We are given a data set D of values  $\{ (x_i,y_i) \}$ and our hypothesis is that there is a straight line 
$y = h(x) = w_0 + w_1 * x$ that fits the data. 

We are now asked to find the "best" weights w that fit our data.

A typicall way to define "best" is to try to minimize the square difference between our targets y and what the model predicts, $\hat{y} = f(x)$,  eg minimize the total loss 

$$ L = \sum_i{  ( y_i - \hat{y_i})^2 } = \sum_i{  ( y_i - \ w_0 + w_1*x_i )^2 }$$ 

There a few ways to do that, either look for a closed form analytic expression or use an optimisation algorithm such as gradient descent. 


## Generallization, model performance 


When we are solving a supervised learning problem, we are given data and labels and we want to build a predictive model which will be good enough to generalize to unseen data.



### Train/Validation/Test
A common way to proceed is to split the data in 3 parts, assuming we have enough data.

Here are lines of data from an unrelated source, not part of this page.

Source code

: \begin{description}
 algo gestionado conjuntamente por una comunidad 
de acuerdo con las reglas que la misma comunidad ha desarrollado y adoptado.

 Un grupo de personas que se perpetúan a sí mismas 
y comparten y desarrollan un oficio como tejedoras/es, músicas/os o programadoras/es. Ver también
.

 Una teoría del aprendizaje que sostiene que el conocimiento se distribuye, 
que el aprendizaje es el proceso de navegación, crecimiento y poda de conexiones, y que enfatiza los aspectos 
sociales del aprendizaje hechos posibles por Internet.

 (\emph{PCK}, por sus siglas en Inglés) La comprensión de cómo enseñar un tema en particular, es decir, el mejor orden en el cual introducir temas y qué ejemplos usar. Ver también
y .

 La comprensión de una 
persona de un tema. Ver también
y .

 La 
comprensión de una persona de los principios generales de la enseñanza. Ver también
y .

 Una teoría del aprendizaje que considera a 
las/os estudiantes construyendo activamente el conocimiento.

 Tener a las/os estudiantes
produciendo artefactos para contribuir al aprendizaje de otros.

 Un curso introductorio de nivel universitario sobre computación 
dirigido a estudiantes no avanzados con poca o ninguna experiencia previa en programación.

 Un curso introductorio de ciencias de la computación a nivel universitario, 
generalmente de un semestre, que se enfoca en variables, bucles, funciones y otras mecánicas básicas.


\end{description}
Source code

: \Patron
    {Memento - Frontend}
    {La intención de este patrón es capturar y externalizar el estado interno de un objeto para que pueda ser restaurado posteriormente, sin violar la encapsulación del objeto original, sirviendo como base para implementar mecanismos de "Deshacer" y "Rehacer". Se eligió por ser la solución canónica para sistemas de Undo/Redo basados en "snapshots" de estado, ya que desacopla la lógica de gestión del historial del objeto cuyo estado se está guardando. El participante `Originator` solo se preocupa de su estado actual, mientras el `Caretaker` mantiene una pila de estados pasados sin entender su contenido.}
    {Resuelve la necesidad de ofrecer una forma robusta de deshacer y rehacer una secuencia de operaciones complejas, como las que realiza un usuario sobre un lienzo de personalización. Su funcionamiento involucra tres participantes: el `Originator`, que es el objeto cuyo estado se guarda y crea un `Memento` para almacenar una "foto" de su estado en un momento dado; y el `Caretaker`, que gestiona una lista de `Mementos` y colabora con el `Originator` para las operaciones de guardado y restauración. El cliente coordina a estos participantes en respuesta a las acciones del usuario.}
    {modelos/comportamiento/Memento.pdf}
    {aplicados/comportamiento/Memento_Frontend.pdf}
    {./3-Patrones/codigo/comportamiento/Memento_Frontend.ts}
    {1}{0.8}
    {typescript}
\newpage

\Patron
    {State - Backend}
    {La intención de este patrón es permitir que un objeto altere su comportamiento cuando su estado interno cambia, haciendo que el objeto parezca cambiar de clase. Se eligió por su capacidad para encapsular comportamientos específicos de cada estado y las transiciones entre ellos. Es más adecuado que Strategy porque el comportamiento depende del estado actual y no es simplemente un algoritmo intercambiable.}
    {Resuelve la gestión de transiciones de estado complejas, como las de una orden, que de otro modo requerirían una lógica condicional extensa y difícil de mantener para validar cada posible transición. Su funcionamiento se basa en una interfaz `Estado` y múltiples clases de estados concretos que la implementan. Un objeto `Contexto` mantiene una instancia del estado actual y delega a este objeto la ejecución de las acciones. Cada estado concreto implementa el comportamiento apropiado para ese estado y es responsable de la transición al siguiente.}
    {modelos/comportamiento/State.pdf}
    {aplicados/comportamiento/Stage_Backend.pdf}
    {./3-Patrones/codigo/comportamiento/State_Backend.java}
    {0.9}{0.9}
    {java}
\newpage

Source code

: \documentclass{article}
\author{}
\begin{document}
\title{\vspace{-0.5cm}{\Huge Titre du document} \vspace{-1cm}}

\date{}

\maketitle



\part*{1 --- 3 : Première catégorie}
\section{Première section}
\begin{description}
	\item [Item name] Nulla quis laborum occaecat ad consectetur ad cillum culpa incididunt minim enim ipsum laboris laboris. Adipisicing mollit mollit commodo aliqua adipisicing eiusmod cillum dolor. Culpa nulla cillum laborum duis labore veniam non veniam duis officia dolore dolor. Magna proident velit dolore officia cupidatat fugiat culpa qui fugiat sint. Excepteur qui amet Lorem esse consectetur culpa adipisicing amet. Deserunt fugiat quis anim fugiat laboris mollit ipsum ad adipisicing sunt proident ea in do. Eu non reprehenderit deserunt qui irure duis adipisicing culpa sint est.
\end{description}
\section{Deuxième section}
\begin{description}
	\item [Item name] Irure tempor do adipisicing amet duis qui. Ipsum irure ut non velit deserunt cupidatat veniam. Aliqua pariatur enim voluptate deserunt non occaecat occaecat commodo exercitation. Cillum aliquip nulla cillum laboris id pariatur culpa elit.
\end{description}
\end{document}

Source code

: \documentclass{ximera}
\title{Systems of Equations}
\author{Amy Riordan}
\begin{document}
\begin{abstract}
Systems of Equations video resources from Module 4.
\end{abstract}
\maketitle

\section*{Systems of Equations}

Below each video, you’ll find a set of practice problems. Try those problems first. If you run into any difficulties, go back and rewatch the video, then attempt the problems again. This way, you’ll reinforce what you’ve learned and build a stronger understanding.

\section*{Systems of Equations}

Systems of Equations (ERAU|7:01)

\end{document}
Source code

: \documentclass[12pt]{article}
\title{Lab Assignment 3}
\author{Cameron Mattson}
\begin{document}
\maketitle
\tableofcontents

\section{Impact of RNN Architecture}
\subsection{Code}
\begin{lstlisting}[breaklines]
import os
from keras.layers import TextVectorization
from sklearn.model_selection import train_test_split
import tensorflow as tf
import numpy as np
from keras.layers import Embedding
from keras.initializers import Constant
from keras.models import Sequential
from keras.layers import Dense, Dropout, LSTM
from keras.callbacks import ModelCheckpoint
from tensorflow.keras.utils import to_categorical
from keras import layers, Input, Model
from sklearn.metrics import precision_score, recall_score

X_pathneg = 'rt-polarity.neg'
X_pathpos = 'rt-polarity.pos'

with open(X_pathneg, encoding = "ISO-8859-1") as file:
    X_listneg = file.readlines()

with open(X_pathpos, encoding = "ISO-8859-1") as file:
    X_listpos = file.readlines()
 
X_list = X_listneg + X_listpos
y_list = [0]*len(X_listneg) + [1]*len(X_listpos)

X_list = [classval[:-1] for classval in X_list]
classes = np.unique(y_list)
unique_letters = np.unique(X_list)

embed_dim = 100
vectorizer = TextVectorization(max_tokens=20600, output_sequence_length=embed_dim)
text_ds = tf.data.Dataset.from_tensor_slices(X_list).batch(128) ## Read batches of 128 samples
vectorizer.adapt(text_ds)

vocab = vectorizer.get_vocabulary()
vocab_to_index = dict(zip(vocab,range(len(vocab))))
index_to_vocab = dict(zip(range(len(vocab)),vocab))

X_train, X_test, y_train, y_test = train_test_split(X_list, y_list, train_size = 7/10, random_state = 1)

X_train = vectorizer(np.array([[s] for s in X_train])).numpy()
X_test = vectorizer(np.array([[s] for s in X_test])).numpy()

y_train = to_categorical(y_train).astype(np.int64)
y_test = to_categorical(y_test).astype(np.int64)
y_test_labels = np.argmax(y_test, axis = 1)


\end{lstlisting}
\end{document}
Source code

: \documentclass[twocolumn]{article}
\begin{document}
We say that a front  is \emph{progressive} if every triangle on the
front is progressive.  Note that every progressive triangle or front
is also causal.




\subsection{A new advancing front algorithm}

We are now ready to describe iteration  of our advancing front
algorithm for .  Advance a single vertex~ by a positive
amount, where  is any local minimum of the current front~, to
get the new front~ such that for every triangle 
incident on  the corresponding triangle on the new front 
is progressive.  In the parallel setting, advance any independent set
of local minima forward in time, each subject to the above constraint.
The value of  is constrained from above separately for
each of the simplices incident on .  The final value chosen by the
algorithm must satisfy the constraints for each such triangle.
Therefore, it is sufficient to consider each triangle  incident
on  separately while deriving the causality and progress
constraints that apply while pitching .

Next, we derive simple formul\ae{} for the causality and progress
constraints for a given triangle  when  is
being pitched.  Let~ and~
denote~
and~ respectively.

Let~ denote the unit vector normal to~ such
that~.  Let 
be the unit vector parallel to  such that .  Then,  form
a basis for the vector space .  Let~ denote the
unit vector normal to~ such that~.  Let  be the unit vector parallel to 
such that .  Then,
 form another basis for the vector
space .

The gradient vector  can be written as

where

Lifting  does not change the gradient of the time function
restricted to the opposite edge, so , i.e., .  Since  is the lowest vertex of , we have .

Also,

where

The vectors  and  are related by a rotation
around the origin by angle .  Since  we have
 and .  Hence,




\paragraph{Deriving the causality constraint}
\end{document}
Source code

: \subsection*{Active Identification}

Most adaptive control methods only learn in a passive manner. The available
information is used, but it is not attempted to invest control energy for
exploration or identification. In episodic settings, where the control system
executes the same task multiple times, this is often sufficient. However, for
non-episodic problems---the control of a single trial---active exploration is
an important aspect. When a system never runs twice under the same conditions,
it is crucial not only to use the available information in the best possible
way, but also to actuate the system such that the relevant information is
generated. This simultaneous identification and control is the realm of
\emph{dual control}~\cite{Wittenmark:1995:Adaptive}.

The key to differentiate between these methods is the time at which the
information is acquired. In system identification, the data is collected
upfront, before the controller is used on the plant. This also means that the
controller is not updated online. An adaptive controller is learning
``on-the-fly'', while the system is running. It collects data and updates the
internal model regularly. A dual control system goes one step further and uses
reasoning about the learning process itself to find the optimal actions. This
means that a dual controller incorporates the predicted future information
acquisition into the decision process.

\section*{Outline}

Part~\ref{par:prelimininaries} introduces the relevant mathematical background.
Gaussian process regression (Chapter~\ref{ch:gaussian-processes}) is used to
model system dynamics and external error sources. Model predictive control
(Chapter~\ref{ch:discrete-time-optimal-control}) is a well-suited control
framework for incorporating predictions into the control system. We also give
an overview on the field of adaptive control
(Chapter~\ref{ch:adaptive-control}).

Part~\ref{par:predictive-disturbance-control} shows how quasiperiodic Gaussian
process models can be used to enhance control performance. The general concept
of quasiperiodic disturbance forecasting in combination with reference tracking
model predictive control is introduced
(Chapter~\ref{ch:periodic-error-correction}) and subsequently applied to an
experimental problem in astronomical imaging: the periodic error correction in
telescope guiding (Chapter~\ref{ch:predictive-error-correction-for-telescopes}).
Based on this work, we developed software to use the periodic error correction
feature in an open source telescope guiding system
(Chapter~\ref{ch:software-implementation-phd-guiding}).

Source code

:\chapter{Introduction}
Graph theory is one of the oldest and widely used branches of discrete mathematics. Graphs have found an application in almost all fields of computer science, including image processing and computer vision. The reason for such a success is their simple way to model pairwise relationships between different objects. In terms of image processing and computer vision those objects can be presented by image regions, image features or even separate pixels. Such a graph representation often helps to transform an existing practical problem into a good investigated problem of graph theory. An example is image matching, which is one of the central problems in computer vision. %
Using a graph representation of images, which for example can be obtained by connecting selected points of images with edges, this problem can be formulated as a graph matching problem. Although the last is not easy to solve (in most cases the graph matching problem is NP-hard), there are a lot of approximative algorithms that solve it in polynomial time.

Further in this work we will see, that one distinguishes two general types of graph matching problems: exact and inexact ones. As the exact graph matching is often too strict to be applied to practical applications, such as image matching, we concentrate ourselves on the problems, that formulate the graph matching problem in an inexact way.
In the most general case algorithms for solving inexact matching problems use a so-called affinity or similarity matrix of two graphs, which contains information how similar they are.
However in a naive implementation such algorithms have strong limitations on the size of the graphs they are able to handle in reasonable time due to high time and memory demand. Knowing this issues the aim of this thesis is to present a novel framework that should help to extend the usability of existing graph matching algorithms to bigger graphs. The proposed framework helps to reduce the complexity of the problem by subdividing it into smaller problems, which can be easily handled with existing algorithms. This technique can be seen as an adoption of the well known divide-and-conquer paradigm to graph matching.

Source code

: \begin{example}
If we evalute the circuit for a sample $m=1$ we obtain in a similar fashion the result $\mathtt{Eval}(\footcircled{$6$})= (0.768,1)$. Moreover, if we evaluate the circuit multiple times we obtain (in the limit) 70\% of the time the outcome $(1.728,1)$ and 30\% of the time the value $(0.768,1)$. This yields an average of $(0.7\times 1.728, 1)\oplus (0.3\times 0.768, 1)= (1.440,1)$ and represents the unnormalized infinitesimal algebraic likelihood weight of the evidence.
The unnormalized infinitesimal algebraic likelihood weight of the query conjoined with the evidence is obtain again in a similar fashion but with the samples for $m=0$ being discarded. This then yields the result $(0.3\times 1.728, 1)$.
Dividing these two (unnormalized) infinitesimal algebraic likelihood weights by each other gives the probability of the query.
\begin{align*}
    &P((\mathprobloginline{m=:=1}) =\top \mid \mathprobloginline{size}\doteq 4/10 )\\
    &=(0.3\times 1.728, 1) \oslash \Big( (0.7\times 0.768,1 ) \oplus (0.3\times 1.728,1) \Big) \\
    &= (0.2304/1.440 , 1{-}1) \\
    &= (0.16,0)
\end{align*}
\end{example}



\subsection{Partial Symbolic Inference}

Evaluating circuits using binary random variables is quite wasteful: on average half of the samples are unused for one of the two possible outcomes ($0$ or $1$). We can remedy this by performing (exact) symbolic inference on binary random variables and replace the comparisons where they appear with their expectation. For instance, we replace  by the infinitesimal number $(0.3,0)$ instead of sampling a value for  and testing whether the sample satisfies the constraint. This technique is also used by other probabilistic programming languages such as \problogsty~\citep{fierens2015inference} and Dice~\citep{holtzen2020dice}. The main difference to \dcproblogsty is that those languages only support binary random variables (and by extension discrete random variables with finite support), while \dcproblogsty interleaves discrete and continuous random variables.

Sometimes this is a reasonable assumption, some times it is not.


We split the data in train, validation and test parts. (80/10/10 typically or something similar)

We then train the model in the 80% of the data and we validate/optimise the model in the validate data. When we are happy, then ** and only then ** we are testing the model's performance on the test data. 




### Cross Validation
Another strategy used in practice is Cross Validation.


Cross-validation is a resampling procedure used to evaluate machine learning models on a limited data sample.

The procedure has a single parameter called k that refers to the number of groups that a given data sample is to be split into. As such, the procedure is often called k-fold cross-validation. When a specific value for k is chosen, it may be used in place of k in the reference to the model, such as k=10 becoming 10-fold cross-validation.

Cross-validation is primarily used in applied machine learning to estimate the skill of a machine learning model on unseen data. That is, to use a limited sample in order to estimate how the model is expected to perform in general when used to make predictions on data not used during the training of the model.

It is a popular method because it is simple to understand and because it generally results in a less biased or less optimistic estimate of the model skill than other methods, such as a simple train/test split.

The general procedure is as follows:

- Shuffle the dataset randomly.
- Split the dataset into k groups
- For each unique group:
       - Take the group as a hold out or test data set
        - Take the remaining groups as a training data set
        - Fit a model on the training set and evaluate it on the test set
        - Retain the evaluation score and discard the model
- Summarize the skill of the model using the sample of model evaluation scores


### Hyperparameter optimisation 


In machine learning, hyperparameter optimization or tuning is the problem of choosing a set of optimal hyperparameters for a learning algorithm. A hyperparameter is a parameter whose value is used to control the learning process. By contrast, the values of other parameters (typically node weights) are learned.

The same kind of machine learning model can require different constraints, weights or learning rates to generalize different data patterns. These measures are called hyperparameters, and have to be tuned so that the model can optimally solve the machine learning problem. Hyperparameter optimization finds a tuple of hyperparameters that yields an optimal model which minimizes a predefined loss function on given independent data.[1] The objective function takes a tuple of hyperparameters and returns the associated loss.[1] Cross-validation is often used to estimate this generalization performance.[2]